The London borough of Islington’s pension fund is overhauling its emerging and frontier market exposure while dropping its passive equity managers for the region.

The changes come as the £1.1bn (€1.5bn) fund implements its amended strategic asset allocation (SAA), which will see it reduce exposure to emerging markets to 6%, down from its 7% target.

In a tender notice, the council said the new actively managed mandates would be worth a combined £60m.

The future manager will be expected to build up “significant” exposure to frontier markets.

“At this stage,” the mandate adds, “applications will be accepted from managers that manage equity, bond, multi-asset or other mandates from these markets.”
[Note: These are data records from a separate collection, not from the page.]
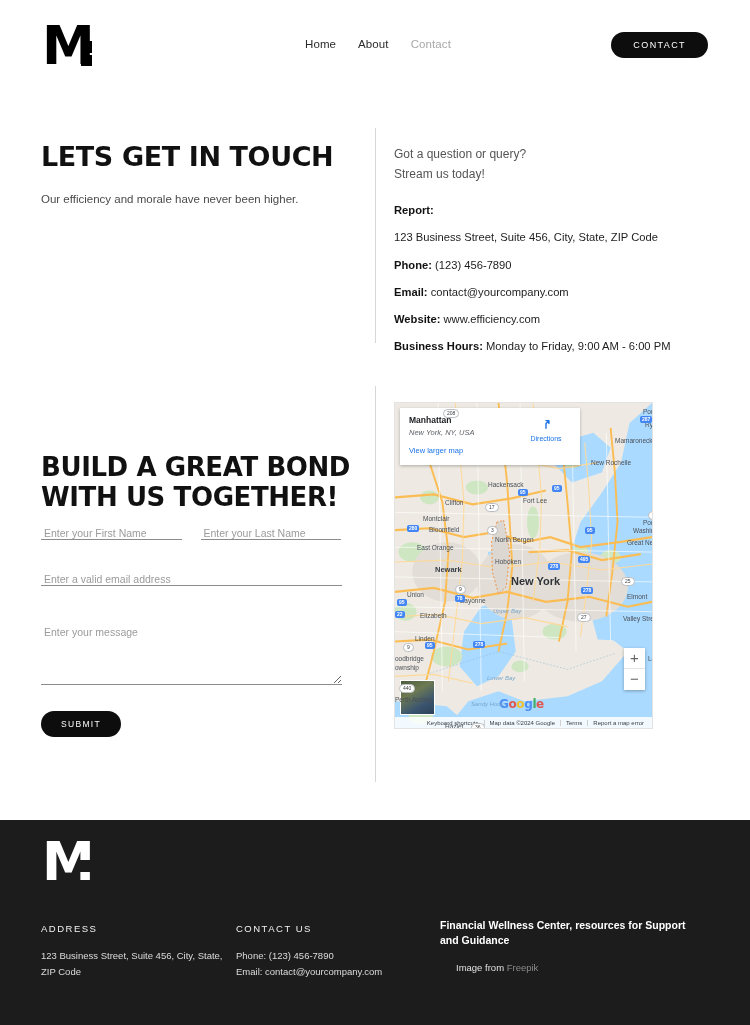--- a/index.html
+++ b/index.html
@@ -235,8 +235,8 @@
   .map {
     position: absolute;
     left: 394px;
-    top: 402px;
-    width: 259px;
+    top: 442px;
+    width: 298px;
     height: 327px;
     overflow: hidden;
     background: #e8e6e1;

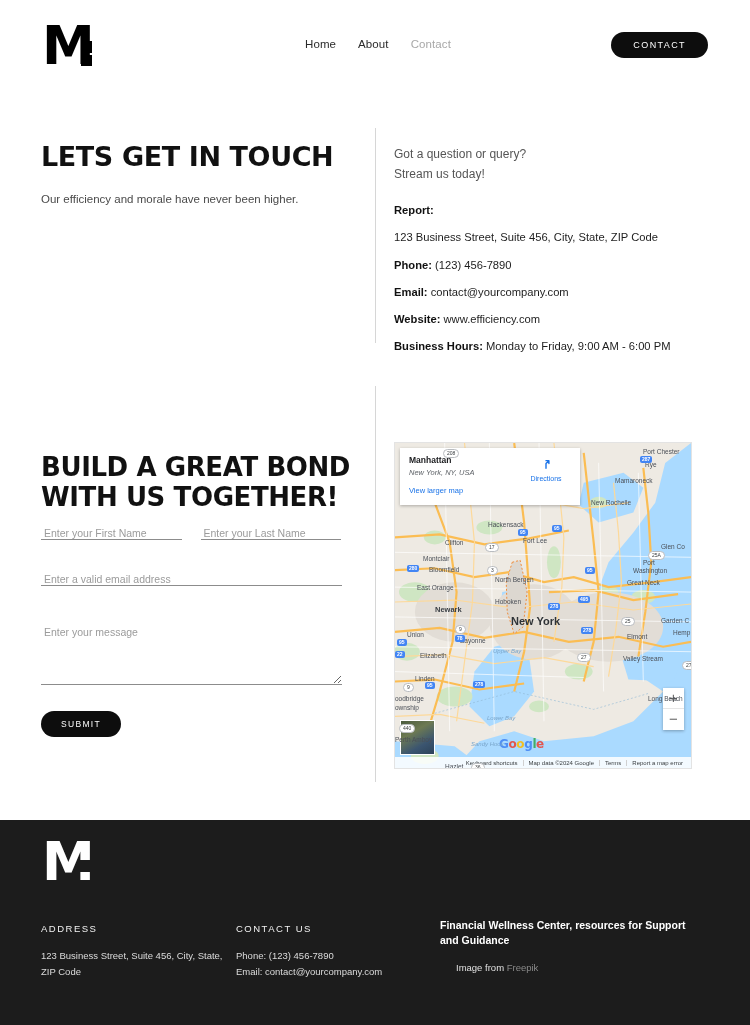--- a/index.html
+++ b/index.html
@@ -535,7 +535,6 @@
 
     <input class="fld full" type="email" placeholder="Enter a valid email address" style="">
 
-    <textarea class="fld area" placeholder="Enter your message" style=""></textarea>
 
     <button class="submit-btn" type="submit">SUBMIT</button>
   </form>

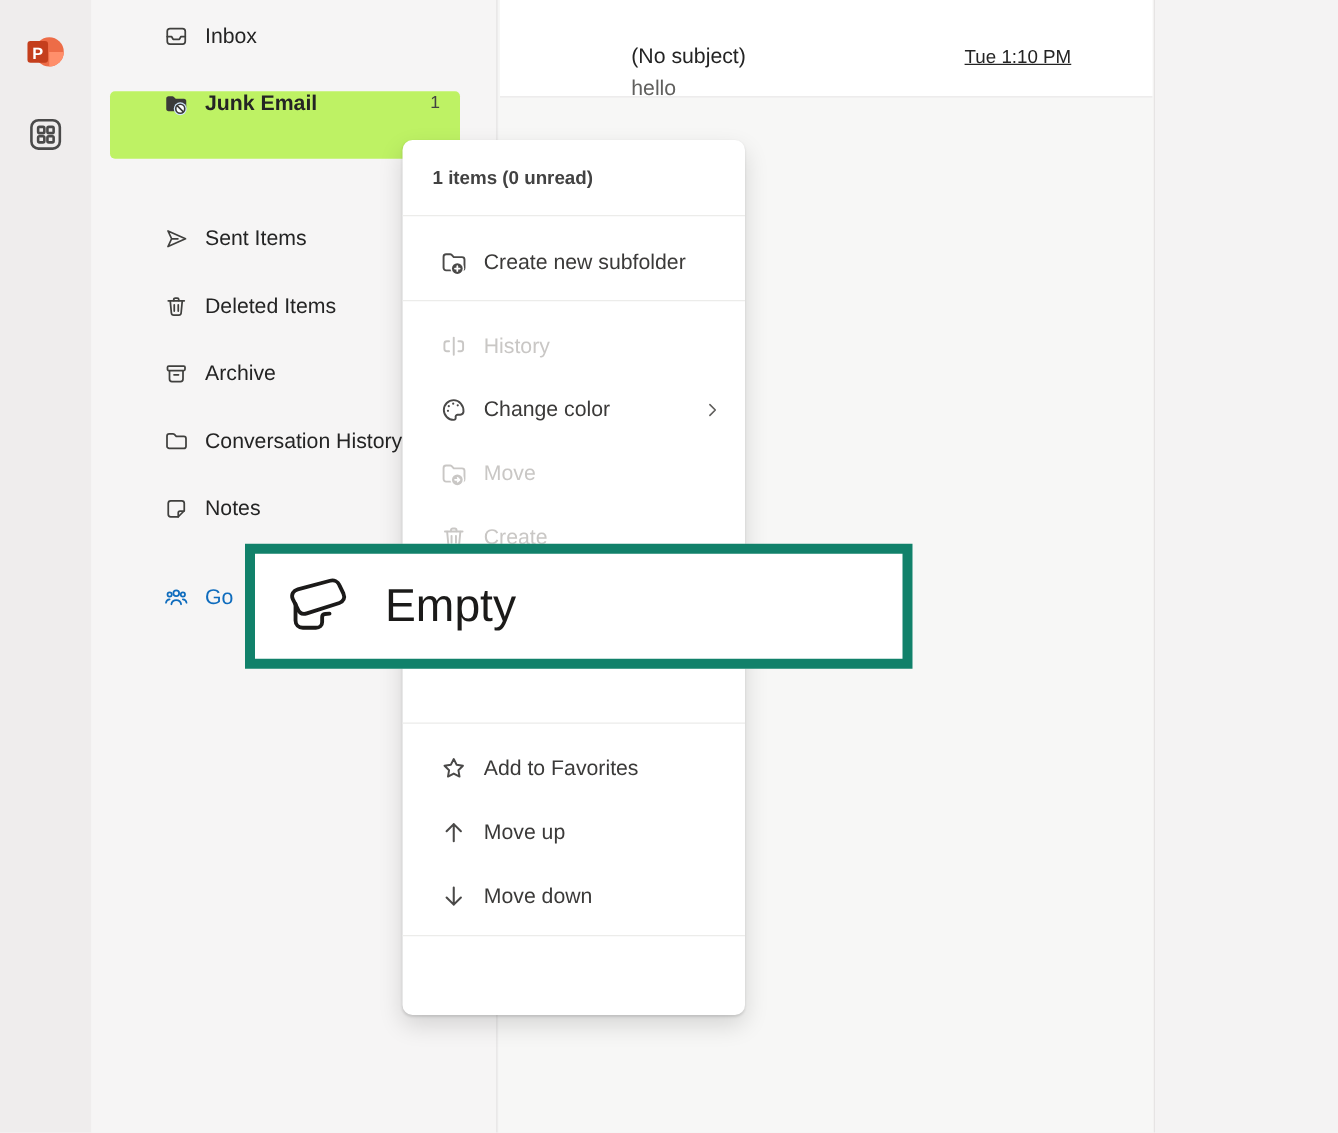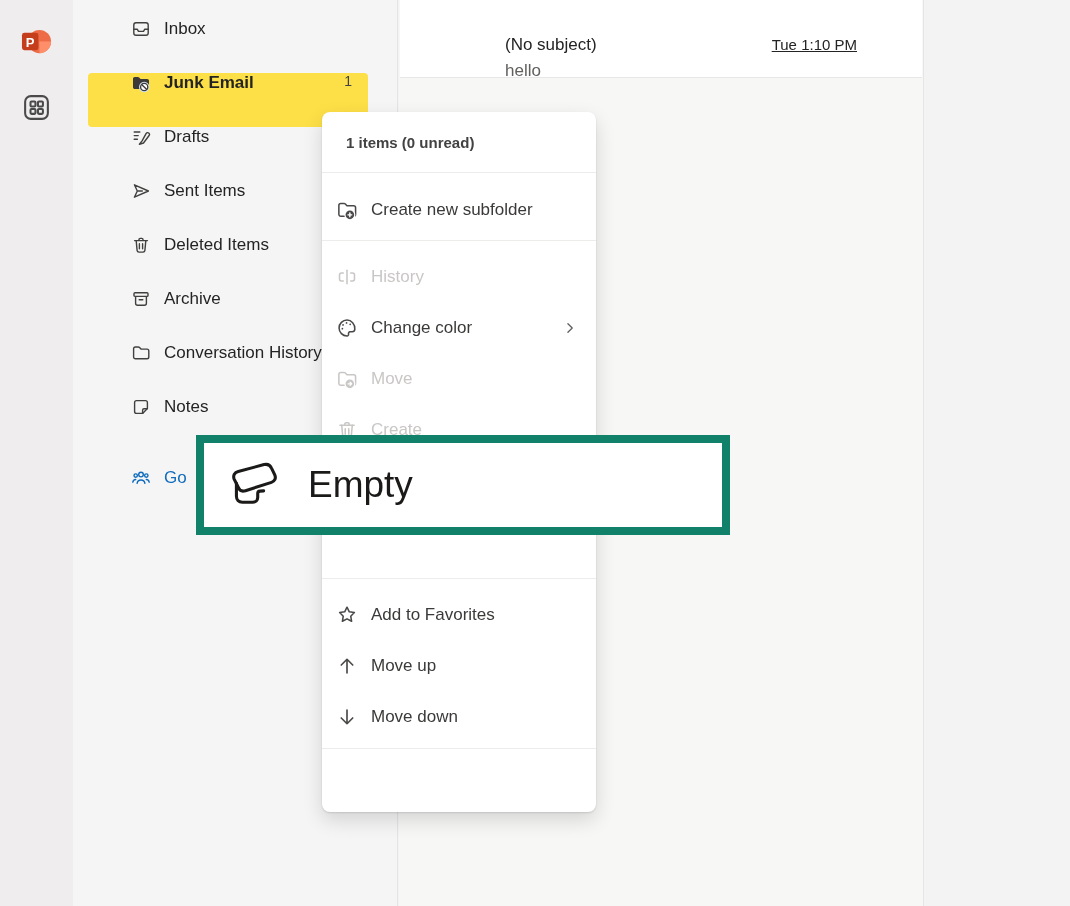--- a/index.html
+++ b/index.html
@@ -24,7 +24,7 @@
     font-size:17px;color:#242424;cursor:pointer;}
   .frow .ficon{width:20px;height:20px;flex:0 0 20px;color:#40403e;}
   .frow .flabel{white-space:nowrap;}
-  .frow.selected{background:#fde047;}
+  .frow.selected{background:#bef264;}
   .frow.selected .flabel{font-weight:700;}
   .fcount{margin-left:auto;font-size:14px;color:#424242;}
   .frow.go{color:#0f6cbd;}

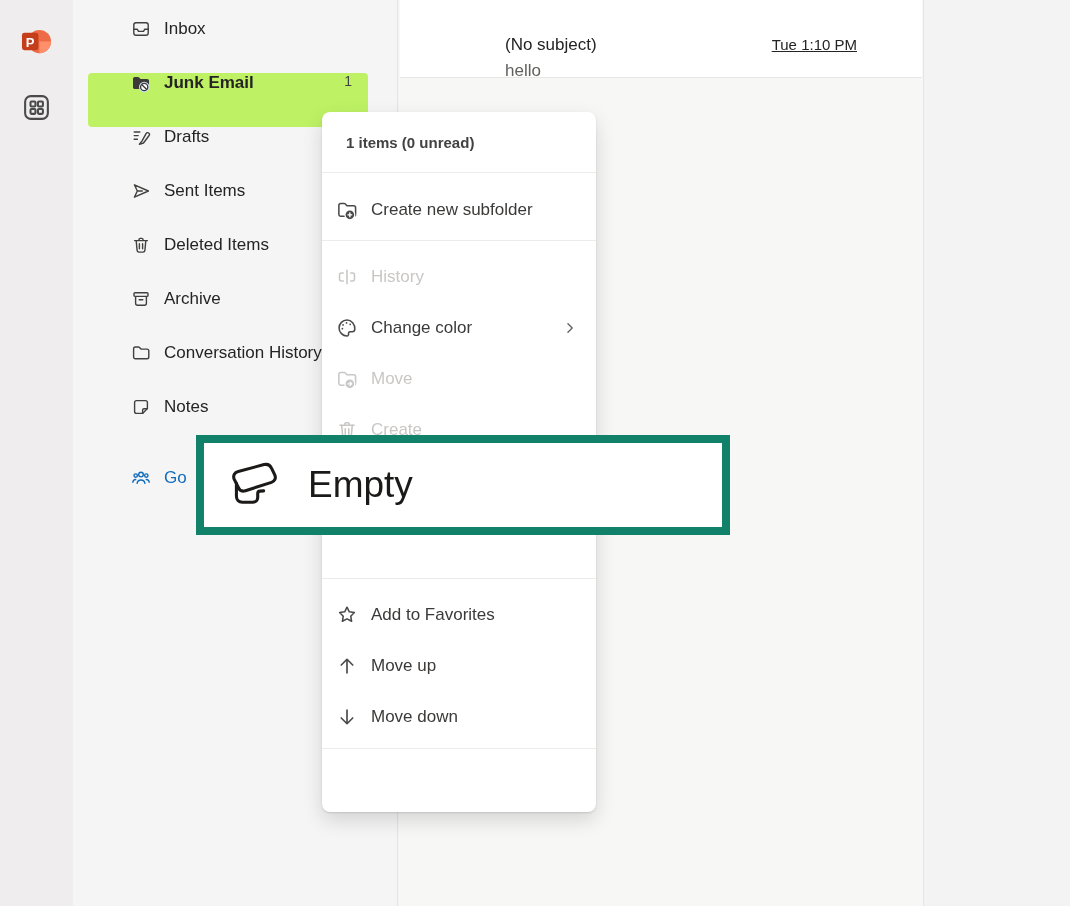--- a/index.html
+++ b/index.html
@@ -112,15 +112,6 @@
     <span class="fcount">1</span>
   </div>
 
-  <div class="frow" style="top:127px">
-    <span class="ficon">
-      <svg viewBox="0 0 20 20" fill="none" stroke="currentColor" stroke-width="1.4" stroke-linecap="round" stroke-linejoin="round">
-        <path d="M3.2 5h5.6M3.2 8.6h4M3.2 12.2h3.2"></path>
-        <path d="M11.1 13.9l-2.7 3.4 4.1-1.3 5.6-7.5c.6-.8.4-1.9-.4-2.5-.8-.6-1.9-.4-2.5.4z"></path>
-      </svg>
-    </span>
-    <span class="flabel">Drafts</span>
-  </div>
 
   <div class="frow" style="top:181px">
     <span class="ficon">

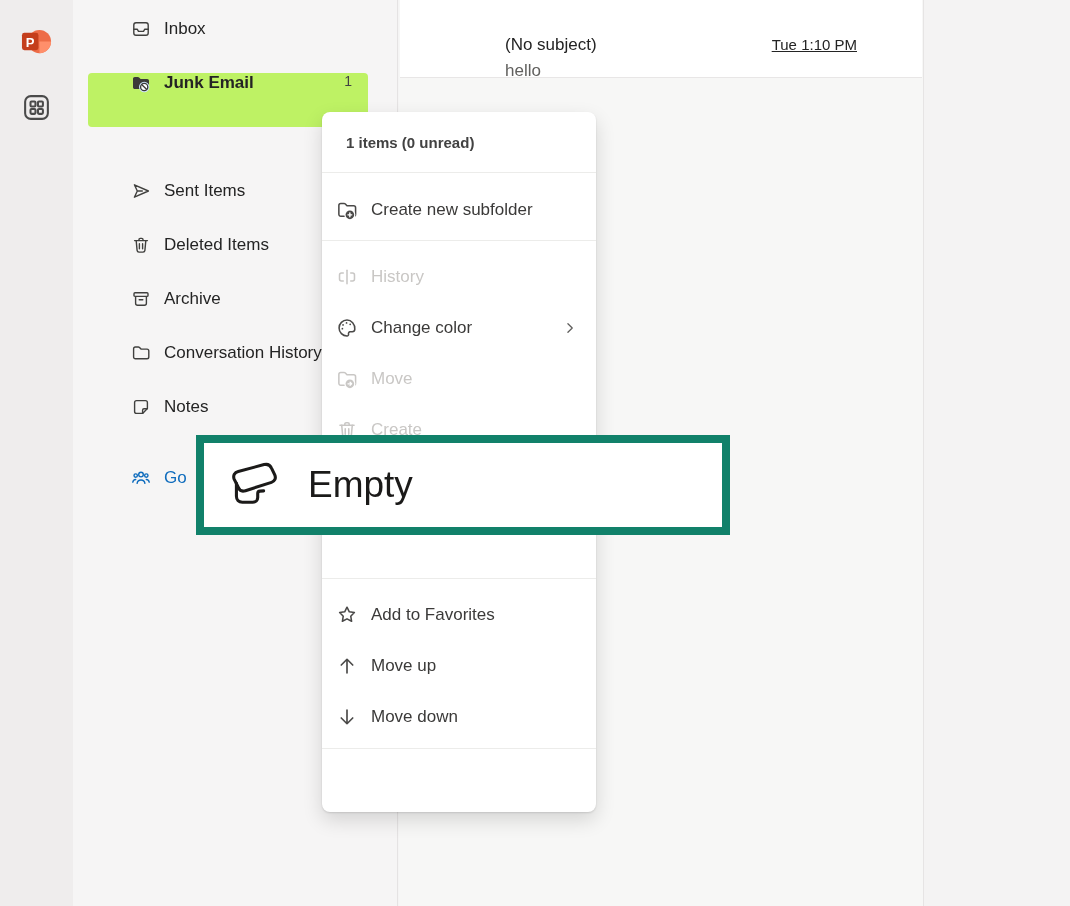--- a/index.html
+++ b/index.html
@@ -50,7 +50,7 @@
     font-size:15px;font-weight:700;color:#424242;white-space:nowrap;}
   .mdiv{position:absolute;left:0;right:0;height:1px;background:#ececea;}
   .mrow{position:absolute;left:0;right:0;height:51px;display:flex;align-items:center;gap:13px;
-    padding-left:14px;font-size:17px;color:#3b3a39;cursor:pointer;}
+    padding-left:30px;font-size:17px;color:#3b3a39;cursor:pointer;}
   .mrow .micon{width:22px;height:22px;flex:0 0 22px;color:#4a4948;}
   .mrow.disabled{color:#c9c7c5;cursor:default;}
   .mrow.disabled .micon{color:#c9c7c5;}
The pension fund said it would not consider standalone products exposed only to either frontier or emerging markets.

Parties interested in the mandate – which could run for an initial five years and be renewed for a further three – should contact the council by 20 June.

The search for an emerging market manager comes as Islington shifts some of its assets to sub-funds managed by the London CIV, the local pension scheme asset pool that last year appointed four managers to oversee £6bn in London borough equity mandates.

Among the nine sub-funds launched at the time, however, only two are actively managed, and both are for global equity strategies.

The emerging market sub-funds offered by the CIV, managed by Legal & General Investment Management (LGIM) and BlackRock, respectively, are both passively managed.

LGIM is Islington’s current source of passive emerging market exposure.

However, Islington has shifted some of its equity investments to a CIV-launched sub-fund and now invests in an Allianz Global Investors-managed equity sub-fund commissioned by the pool rather than directly with AGI.